§ EXERCISE DESCRIPTION:
Repeat the listing exactly, line by line, and leave the pictures behind.

§ INPUT DATA:
※
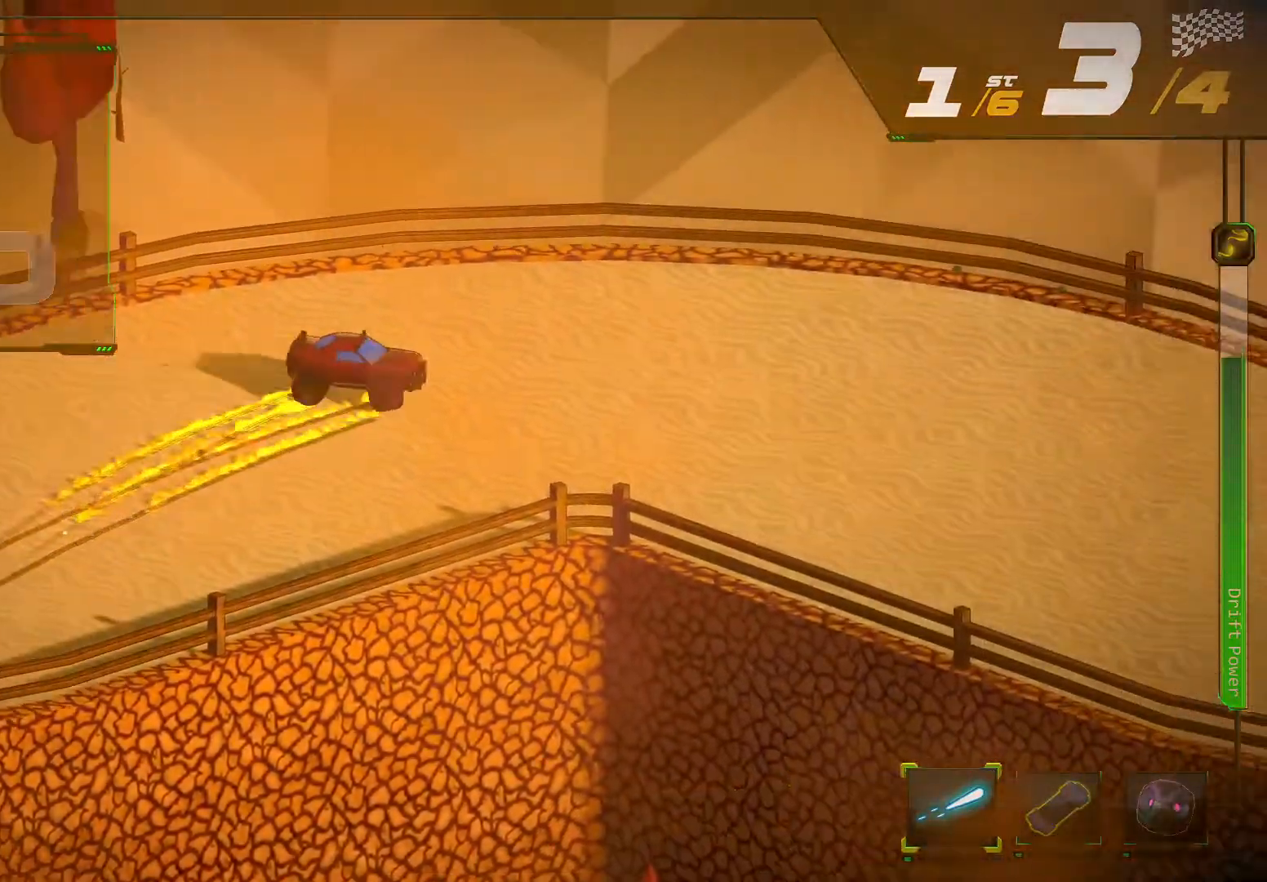
{"buttons": ["R2"], "left_stick": "center", "right_stick": "center", "events": [[67, "L2", "down"], [67, "right_stick", "center"], [133, "left_stick", "center"], [333, "L2", "up"]]}
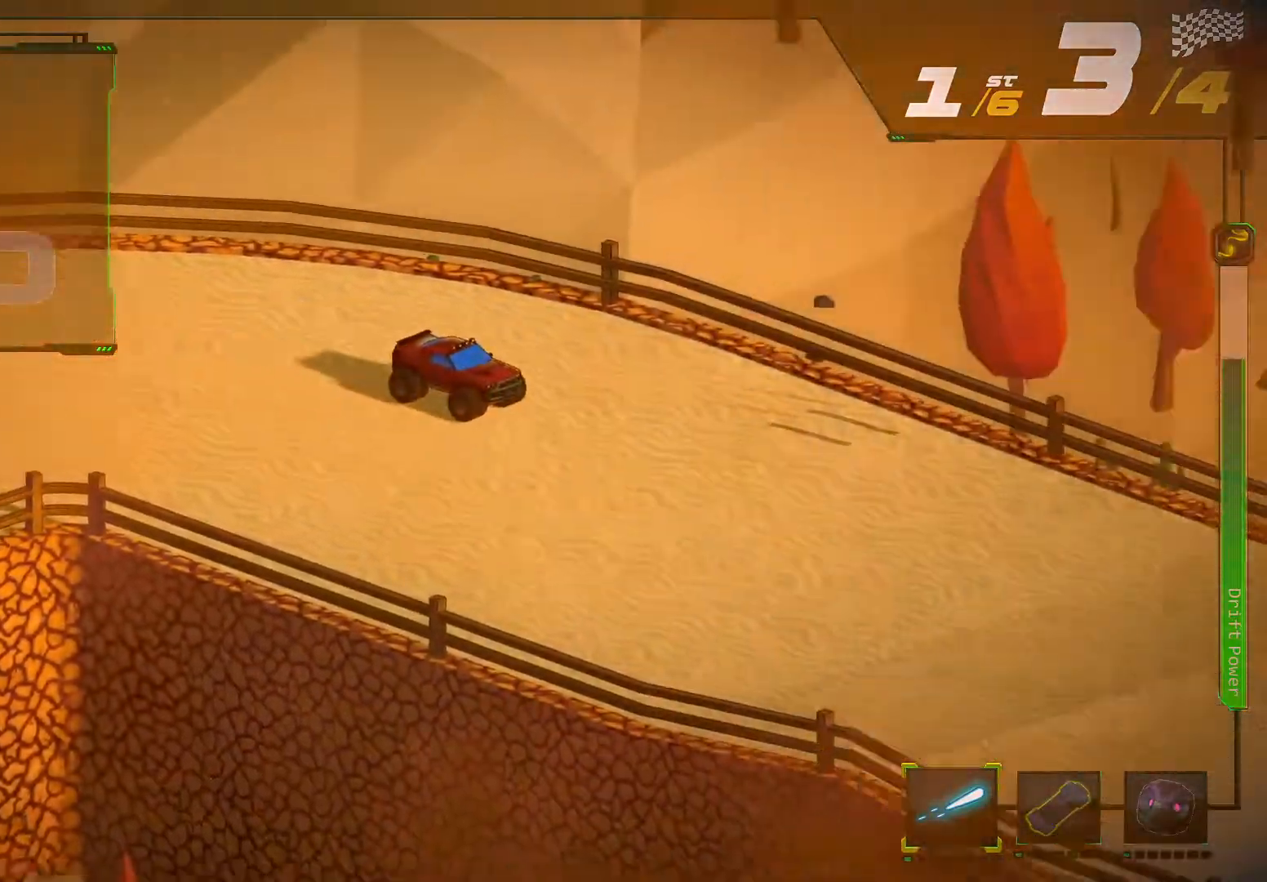
{"buttons": ["R2"], "left_stick": "center", "right_stick": "center", "events": [[367, "left_stick", "right"], [500, "left_stick", "center"]]}
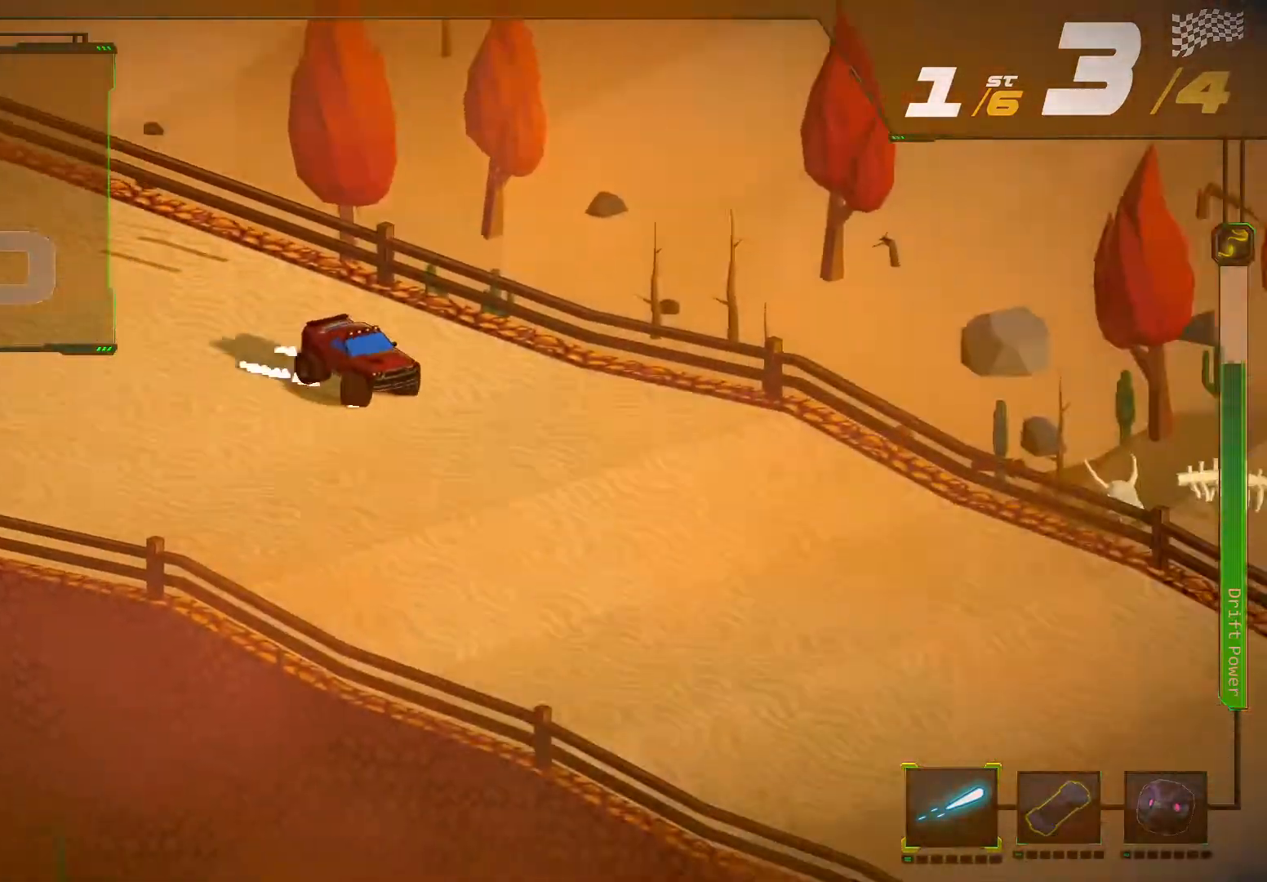
{"buttons": ["R2"], "left_stick": "center", "right_stick": "center", "events": []}
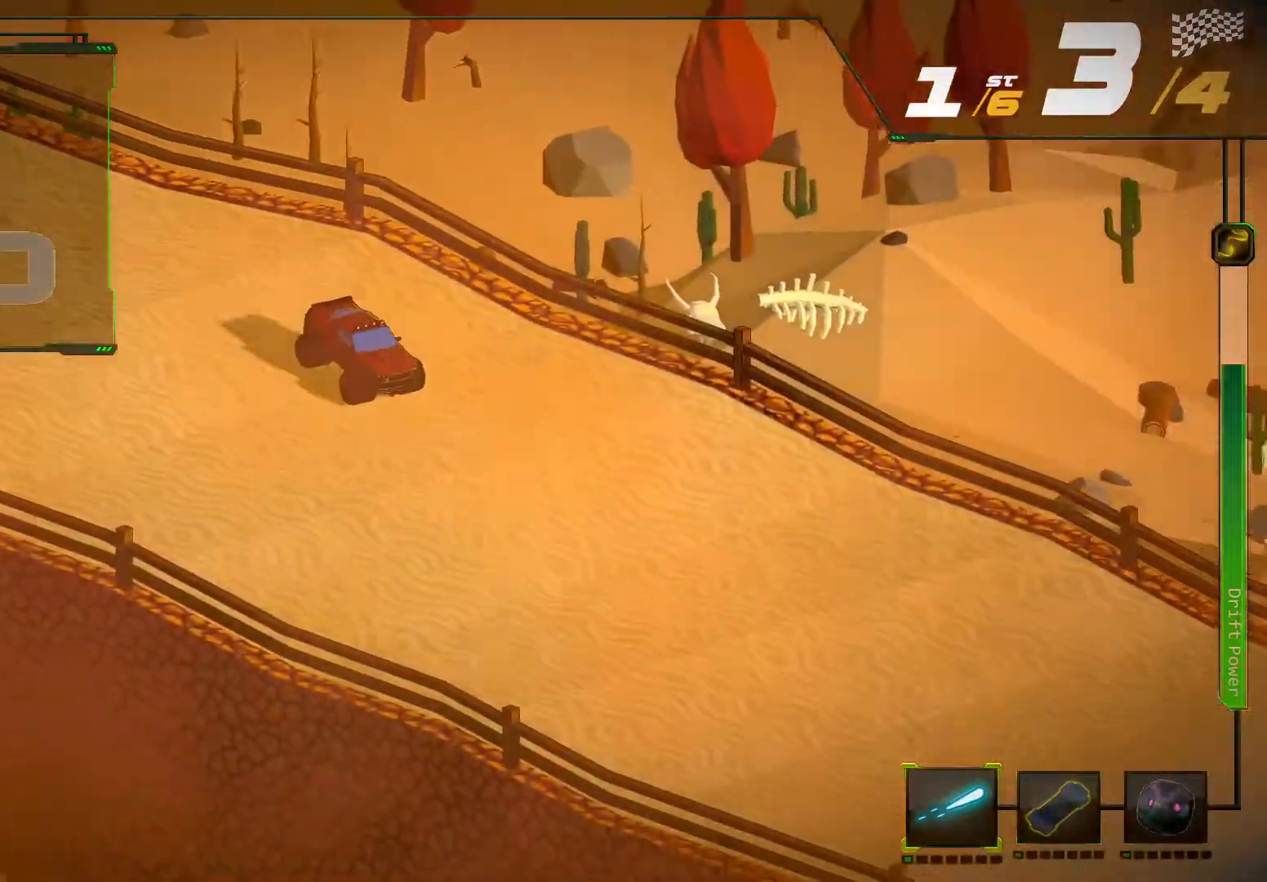
{"buttons": ["R2"], "left_stick": "center", "right_stick": "center", "events": []}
※
§ RESPONSE:
{"buttons": ["R2"], "left_stick": "center", "right_stick": "center", "events": [[67, "L2", "down"], [67, "right_stick", "center"], [133, "left_stick", "center"], [333, "L2", "up"]]}
{"buttons": ["R2"], "left_stick": "center", "right_stick": "center", "events": [[367, "left_stick", "right"], [500, "left_stick", "center"]]}
{"buttons": ["R2"], "left_stick": "center", "right_stick": "center", "events": []}
{"buttons": ["R2"], "left_stick": "center", "right_stick": "center", "events": []}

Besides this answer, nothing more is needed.